● **Instruction**: Rewrite all the records below, swapping "images" for "frames" wherever it appears and leaving everything else unchanged. Omit the pictures from your answer.

● **Rows from a dataset**:
* Begin *
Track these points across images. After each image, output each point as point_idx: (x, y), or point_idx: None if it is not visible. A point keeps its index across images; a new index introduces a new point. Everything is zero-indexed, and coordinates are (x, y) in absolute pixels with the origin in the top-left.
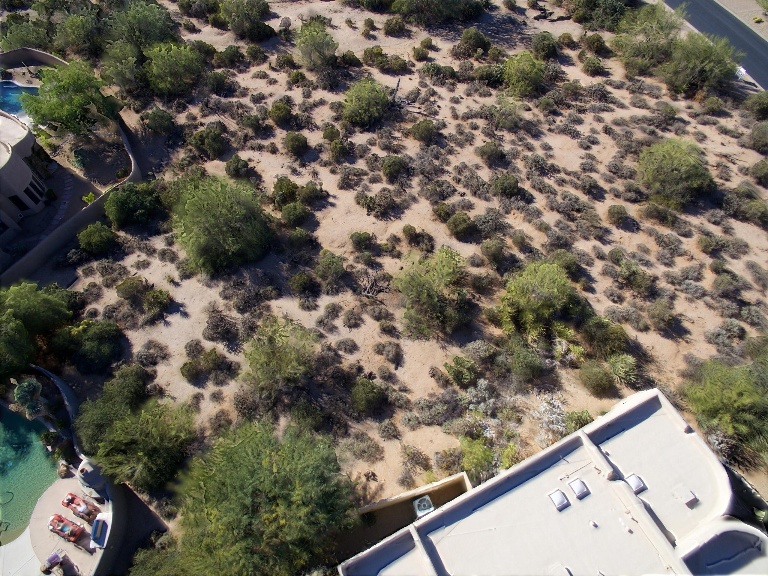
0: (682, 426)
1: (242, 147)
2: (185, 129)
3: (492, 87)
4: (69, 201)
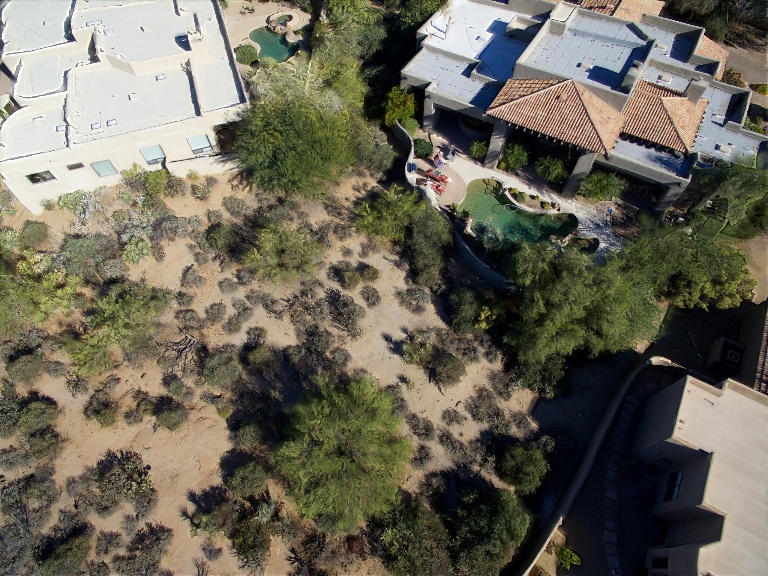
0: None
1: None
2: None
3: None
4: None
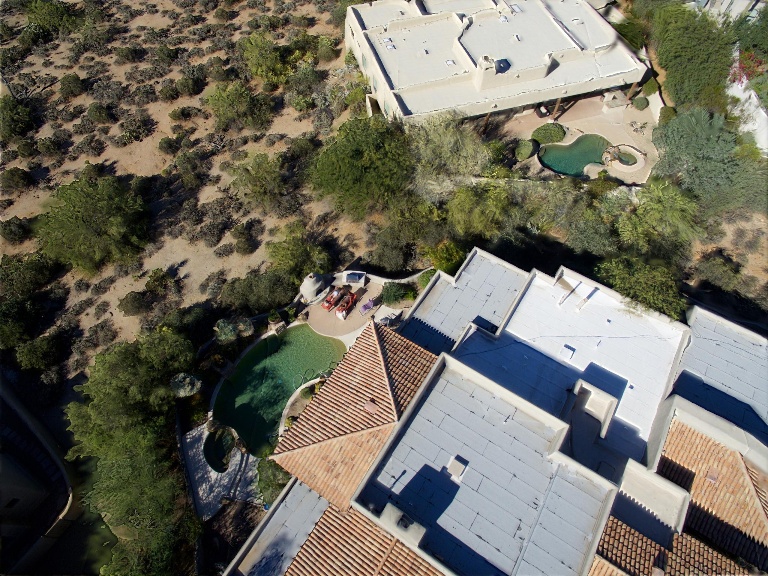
* End *
● **Result of this exercise**:
Track these points across frames. After each image, output each point as point_idx: (x, y), or point_idx: None if it is not visible. A point keeps its index across frames; a new index introduces a new point. Everything is zero-indexed, and coordinates are (x, y) in absolute pixels with the origin in the top-left.
0: (682, 426)
1: (242, 147)
2: (185, 129)
3: (492, 87)
4: (69, 201)
0: None
1: None
2: None
3: None
4: None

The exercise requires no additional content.